Required work:
Only the lines below, from the one with "7: (224, 426, 12.30)" through the one with "35: (719, 125, 1.49)", are to be written out, exactly.

*** Data in this exercise Section Begins ***

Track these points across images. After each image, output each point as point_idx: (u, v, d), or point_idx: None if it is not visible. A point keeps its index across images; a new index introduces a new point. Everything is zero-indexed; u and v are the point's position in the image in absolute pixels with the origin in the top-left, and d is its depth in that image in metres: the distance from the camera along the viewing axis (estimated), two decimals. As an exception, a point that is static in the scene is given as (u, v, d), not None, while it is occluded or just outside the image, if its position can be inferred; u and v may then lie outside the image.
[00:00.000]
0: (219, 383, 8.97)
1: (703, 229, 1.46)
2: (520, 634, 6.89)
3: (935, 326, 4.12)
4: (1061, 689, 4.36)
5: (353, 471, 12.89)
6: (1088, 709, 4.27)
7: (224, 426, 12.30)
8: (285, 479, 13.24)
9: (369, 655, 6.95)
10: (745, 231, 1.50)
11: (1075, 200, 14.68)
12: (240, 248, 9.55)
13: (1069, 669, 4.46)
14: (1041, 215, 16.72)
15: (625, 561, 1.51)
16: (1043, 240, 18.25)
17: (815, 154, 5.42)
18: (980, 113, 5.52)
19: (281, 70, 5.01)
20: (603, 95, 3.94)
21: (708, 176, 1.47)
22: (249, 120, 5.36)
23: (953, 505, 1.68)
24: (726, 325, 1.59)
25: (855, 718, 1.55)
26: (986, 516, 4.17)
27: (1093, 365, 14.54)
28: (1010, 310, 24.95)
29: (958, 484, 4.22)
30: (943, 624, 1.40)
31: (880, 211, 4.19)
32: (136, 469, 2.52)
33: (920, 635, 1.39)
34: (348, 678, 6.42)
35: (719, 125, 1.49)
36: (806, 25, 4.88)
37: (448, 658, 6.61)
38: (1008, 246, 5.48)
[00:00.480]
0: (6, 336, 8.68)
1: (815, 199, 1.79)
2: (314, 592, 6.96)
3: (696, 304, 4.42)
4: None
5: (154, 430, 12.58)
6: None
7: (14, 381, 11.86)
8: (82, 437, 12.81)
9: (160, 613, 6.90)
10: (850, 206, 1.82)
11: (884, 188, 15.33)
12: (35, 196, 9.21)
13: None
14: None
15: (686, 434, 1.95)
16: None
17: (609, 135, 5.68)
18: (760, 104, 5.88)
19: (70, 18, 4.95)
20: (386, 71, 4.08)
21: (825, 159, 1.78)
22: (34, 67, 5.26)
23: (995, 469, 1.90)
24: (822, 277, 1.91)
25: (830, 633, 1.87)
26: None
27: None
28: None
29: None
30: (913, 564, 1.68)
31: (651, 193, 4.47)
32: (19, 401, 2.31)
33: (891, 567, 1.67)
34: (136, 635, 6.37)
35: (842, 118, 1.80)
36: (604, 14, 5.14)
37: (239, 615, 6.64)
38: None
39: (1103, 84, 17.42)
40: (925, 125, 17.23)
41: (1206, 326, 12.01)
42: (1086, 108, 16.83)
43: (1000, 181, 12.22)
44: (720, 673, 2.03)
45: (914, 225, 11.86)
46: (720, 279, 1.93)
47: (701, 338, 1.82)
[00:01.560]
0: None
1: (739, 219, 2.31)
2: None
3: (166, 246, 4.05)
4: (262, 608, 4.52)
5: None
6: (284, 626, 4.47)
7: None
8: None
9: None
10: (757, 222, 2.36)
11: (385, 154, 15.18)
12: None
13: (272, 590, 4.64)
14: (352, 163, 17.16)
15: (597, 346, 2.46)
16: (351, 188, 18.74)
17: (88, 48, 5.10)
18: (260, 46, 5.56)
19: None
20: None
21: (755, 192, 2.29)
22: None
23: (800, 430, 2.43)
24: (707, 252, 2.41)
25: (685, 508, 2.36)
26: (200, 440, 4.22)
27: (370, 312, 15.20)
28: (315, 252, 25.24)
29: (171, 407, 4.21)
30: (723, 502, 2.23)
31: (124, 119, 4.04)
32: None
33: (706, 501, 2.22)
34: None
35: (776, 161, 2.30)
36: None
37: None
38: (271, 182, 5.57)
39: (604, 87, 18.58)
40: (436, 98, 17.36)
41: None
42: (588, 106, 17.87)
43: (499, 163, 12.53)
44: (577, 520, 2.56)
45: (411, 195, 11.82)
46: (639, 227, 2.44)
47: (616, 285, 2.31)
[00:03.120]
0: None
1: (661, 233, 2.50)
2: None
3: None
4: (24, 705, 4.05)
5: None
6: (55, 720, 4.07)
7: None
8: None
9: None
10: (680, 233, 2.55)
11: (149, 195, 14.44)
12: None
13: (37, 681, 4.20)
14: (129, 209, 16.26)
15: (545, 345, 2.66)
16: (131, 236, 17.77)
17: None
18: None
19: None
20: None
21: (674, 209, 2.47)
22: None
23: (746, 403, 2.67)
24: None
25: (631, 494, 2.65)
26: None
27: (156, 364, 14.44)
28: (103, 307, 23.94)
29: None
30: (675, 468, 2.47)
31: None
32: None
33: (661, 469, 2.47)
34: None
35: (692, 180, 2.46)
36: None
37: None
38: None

*** Data in this exercise Section Ends ***

Answer to the problem:
7: (224, 426, 12.30)
8: (285, 479, 13.24)
9: (369, 655, 6.95)
10: (745, 231, 1.50)
11: (1075, 200, 14.68)
12: (240, 248, 9.55)
13: (1069, 669, 4.46)
14: (1041, 215, 16.72)
15: (625, 561, 1.51)
16: (1043, 240, 18.25)
17: (815, 154, 5.42)
18: (980, 113, 5.52)
19: (281, 70, 5.01)
20: (603, 95, 3.94)
21: (708, 176, 1.47)
22: (249, 120, 5.36)
23: (953, 505, 1.68)
24: (726, 325, 1.59)
25: (855, 718, 1.55)
26: (986, 516, 4.17)
27: (1093, 365, 14.54)
28: (1010, 310, 24.95)
29: (958, 484, 4.22)
30: (943, 624, 1.40)
31: (880, 211, 4.19)
32: (136, 469, 2.52)
33: (920, 635, 1.39)
34: (348, 678, 6.42)
35: (719, 125, 1.49)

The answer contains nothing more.